Yesterday's Tomorrow
When winter beckons, but autumn delivers the prospect of a miracle...
August came: starflower blue the skies. The new-mown hay was thick with clover, its dust filtering out over the countryside. Animals darted for cover elsewhere, missing the reaper’s blade by a whisker’s span. Heat shimmered off the walls. On his own lawn, Adam stumbled across a four-leaf clover and brought it to Angel with that same delight he had discovered the heartsease months ago.
“I heard from Elizabeth this morning,” he confided. “Andrew’s coming up for rest of the summer holiday next week.”
Naturally, he was looking forward to it. His voice was resonant with anticipation. “You could come with us on our expeditions. We shall follow badgers’ trails and hunt the eyrie of the golden eagle. Why don’t you?”
She shook her head, smiling, touched.
“He’d love you, I know he would.”
“No, Adam.
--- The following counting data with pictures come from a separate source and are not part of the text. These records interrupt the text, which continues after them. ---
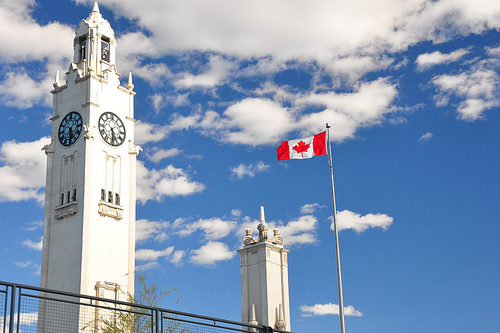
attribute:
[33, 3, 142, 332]
tower — white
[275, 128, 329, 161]
flag — red, canadian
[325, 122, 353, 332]
pole — silver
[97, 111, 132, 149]
clock — black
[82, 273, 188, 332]
tree — forefront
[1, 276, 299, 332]
fence — black, metal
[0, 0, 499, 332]
sky — sunny, blue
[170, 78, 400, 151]
clouds — white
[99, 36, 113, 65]
window — glass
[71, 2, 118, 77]
spire — white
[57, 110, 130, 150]
clocks — black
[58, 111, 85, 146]
clock — blue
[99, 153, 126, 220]
windows — arched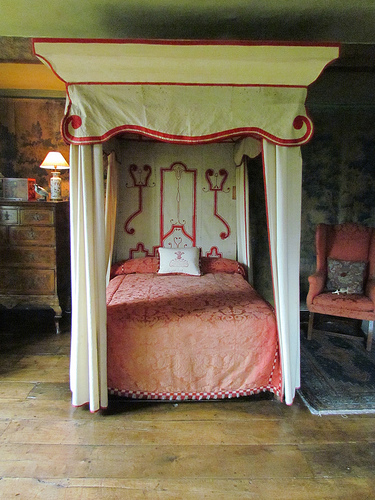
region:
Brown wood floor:
[30, 405, 218, 477]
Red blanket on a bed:
[109, 257, 324, 418]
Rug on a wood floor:
[290, 345, 374, 416]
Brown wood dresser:
[1, 203, 92, 339]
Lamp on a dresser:
[31, 139, 100, 238]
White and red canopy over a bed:
[19, 93, 309, 403]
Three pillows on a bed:
[115, 240, 266, 285]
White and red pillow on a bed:
[141, 239, 217, 306]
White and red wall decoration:
[111, 156, 277, 277]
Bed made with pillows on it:
[107, 244, 322, 404]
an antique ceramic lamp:
[36, 146, 74, 202]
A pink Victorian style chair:
[302, 211, 372, 358]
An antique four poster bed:
[64, 105, 307, 415]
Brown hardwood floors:
[11, 406, 374, 499]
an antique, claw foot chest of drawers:
[0, 194, 69, 347]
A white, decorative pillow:
[151, 242, 206, 280]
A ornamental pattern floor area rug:
[268, 294, 373, 421]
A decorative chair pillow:
[319, 254, 369, 300]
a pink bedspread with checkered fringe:
[95, 251, 285, 406]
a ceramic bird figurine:
[28, 180, 51, 201]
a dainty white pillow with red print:
[152, 243, 206, 278]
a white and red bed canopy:
[29, 33, 345, 423]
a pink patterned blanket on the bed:
[96, 248, 288, 410]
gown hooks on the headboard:
[112, 162, 245, 195]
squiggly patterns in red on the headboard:
[115, 155, 247, 272]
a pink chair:
[302, 217, 373, 341]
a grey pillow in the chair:
[320, 256, 369, 296]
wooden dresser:
[0, 195, 73, 336]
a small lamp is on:
[39, 148, 72, 201]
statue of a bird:
[28, 181, 54, 208]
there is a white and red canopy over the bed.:
[62, 39, 337, 419]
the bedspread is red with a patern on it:
[88, 247, 288, 403]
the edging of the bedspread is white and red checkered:
[106, 342, 283, 403]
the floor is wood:
[3, 307, 364, 494]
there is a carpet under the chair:
[289, 317, 374, 428]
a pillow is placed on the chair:
[308, 214, 373, 358]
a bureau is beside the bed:
[0, 178, 66, 330]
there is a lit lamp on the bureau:
[43, 147, 66, 199]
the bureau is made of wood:
[5, 188, 69, 336]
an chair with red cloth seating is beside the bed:
[302, 213, 372, 355]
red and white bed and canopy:
[30, 36, 336, 405]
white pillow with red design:
[157, 246, 200, 276]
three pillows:
[112, 245, 241, 277]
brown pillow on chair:
[325, 256, 366, 298]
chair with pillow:
[304, 220, 374, 348]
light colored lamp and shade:
[38, 150, 69, 199]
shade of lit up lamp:
[38, 150, 66, 169]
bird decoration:
[31, 181, 46, 198]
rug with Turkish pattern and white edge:
[296, 323, 372, 414]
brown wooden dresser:
[1, 197, 69, 334]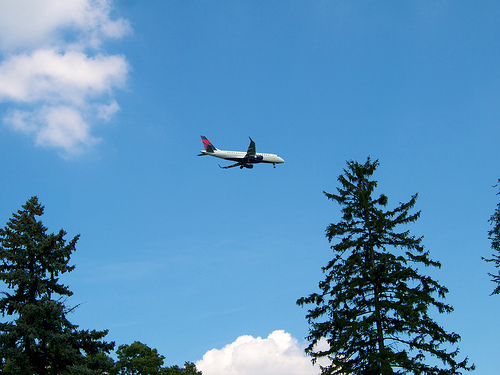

He must have you to himself.”
His silence seemed to confirm that the war of interests had been amicably resolved.
“Besides,” Angel said, “I shouldn’t want to be a drag, lag behind, spoil things. I haven’t the strength to quest for golden eagles.”
A summer fatigue had overtaken her, weariness drenching down into her bones with the sun. Where her eyes had been limpid, they were slightly opaque, as if the world and its demands was foreclosing upon her.
Maybe it was then, gazing down at the leaf, that she began to see in its irregular shape, the germination of something new. For days and days it wrestled within her, she hadn’t a notion what it was or how it came to be. A sense of disorientation took hold of her, vaguely familiar, just like the old days when she didn’t belong, and yet different still. The blood fizzed around her sinuses like a heady wine, forcing her head down, down to take rest. The weeks ran together. Sleep came in deep draughts. She woke, vexed, to a new day and craved only for fruit, exotic fruit, more and still more of it. Melons and pineapples, grapes, green figs, these were what slaked her feverish palate.
In the wood, along the thinning hedgerows, berries ripened in clusters of scarlet and orange and gold, blackberries bloated with amethystine juice. Folk said it would be a hard winter. No more the wheat swayed in Glenfinnie’s fields. Acres of stubble gleamed coarsely under the harvest moon, the grain sifted, the stalks hacked from their roots. Fire spread over the hills. All night its acrid odour came in waves through the house. By day, the rawness and vibrance of colour appalled her. Her eyes ached with crimson, nausea rose inside her at the sight of ochres and greens. She longed for darkness and quiet, for the mists to come down and the jaded tints of winter.
Jude looked on, at a loss to help her. She refused at that point to see a doctor.
And then the phase passed, as abruptly as it had come. She was calm and settled again. Her skin which had dried out in these last few weeks, glowed clear and soft. Her eyes shone as brilliantly as ever. A kindness had come into them, deeper than humour, deeper yet than goodwill, as though every last vestige of fear and doubt had been put to flight by her mortification. It was a kind of death and new life, a shedding of husks. A going on.
At last she understood what was happening. She looked out to the hills not wishing for winter, nor yet afraid of its approach. She looked with love upon the changing face of the earth, knew herself to be of it, a limb, an adjunct.
“We must find room for the cradle,” Angel told Jude. “We’re going to have a baby.”